* AUSGEWÄHLTER TEXTAUSZUG *
* * * *

Der deutsche Botschafter in Kopenhagen, Pascal Hector, hat in einem Fernseh-Interview auf „DK4“ in der Serie „Dansk-tysk med Matlok“ etwaige dänische Befürchtungen vor zu großen deutsch-französischen Europa-Visionen als unbegründet bezeichnet.

Er hat darauf hingewiesen, dass es bei den Plänen der Berliner Regierung „hin zu einem föderalen europäischen Bundesstaat“ keineswegs um einen Zentralstaat geht, der alles dominieren will. Für ihn sei ein „Europa geeint in Vielfalt“ die richtige Antwort auf die großen Herausforderungen und Bedrohungen der kommenden Zeit.

Angesprochen auf den deutsch-französischen Motor in der Europäischen Union verwies der Vertreter der Bundesrepublik in Dänemark auf die durchaus oft recht unterschiedlichen Ausgangspositionen von Paris und Berlin auf dem Wege zu einem Kompromiss.

* * * *

Diagrammaufgaben mit Kurzantwort
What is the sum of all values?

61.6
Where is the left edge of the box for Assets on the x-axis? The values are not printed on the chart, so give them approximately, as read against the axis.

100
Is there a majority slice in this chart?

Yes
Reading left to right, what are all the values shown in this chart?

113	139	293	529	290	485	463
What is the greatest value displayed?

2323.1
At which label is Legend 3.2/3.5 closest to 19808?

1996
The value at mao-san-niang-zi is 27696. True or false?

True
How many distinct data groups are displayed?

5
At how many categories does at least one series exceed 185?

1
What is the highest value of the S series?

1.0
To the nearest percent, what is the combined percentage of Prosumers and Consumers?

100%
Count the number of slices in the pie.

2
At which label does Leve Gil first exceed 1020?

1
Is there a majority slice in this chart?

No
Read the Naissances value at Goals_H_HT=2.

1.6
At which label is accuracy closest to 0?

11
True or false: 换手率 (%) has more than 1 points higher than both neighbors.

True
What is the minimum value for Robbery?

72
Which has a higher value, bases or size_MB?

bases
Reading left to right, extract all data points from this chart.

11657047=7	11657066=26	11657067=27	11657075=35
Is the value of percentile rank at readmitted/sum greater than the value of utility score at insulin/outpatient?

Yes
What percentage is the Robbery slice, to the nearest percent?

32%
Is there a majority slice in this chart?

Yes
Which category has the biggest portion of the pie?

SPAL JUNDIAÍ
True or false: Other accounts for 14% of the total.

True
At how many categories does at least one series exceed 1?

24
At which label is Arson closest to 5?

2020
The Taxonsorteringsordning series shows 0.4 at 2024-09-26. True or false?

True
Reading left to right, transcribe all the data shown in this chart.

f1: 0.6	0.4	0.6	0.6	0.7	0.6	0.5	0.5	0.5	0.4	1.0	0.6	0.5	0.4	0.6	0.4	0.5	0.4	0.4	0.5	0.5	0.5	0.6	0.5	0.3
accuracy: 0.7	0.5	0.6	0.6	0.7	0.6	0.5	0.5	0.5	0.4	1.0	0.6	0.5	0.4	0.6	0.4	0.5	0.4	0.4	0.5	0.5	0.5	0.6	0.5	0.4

* * * *

* AUFGABE A *
Wie heißt laut dem Textauszug der deutsche Botschafter in Kopenhagen?
* AUFGABE B *
Stelle bitte die Einträge als nummerierte Liste ohne Leerzeilen dar, beginnend am Anfang der Einträge und fortlaufend bis einschließlich der Zeile mit „At how many categories does at least one series exceed 185?“.
Die Einträge haben mit dem Textauszug nichts zu tun.

* LÖSUNG A *
Pascal Hector

* LÖSUNG B *
1. What is the sum of all values?
2. 61.6
3. Where is the left edge of the box for Assets on the x-axis? The values are not printed on the chart, so give them approximately, as read against the axis.
4. 100
5. Is there a majority slice in this chart?
6. Yes
7. Reading left to right, what are all the values shown in this chart?
8. 113	139	293	529	290	485	463
9. What is the greatest value displayed?
10. 2323.1
11. At which label is Legend 3.2/3.5 closest to 19808?
12. 1996
13. The value at mao-san-niang-zi is 27696. True or false?
14. True
15. How many distinct data groups are displayed?
16. 5
17. At how many categories does at least one series exceed 185?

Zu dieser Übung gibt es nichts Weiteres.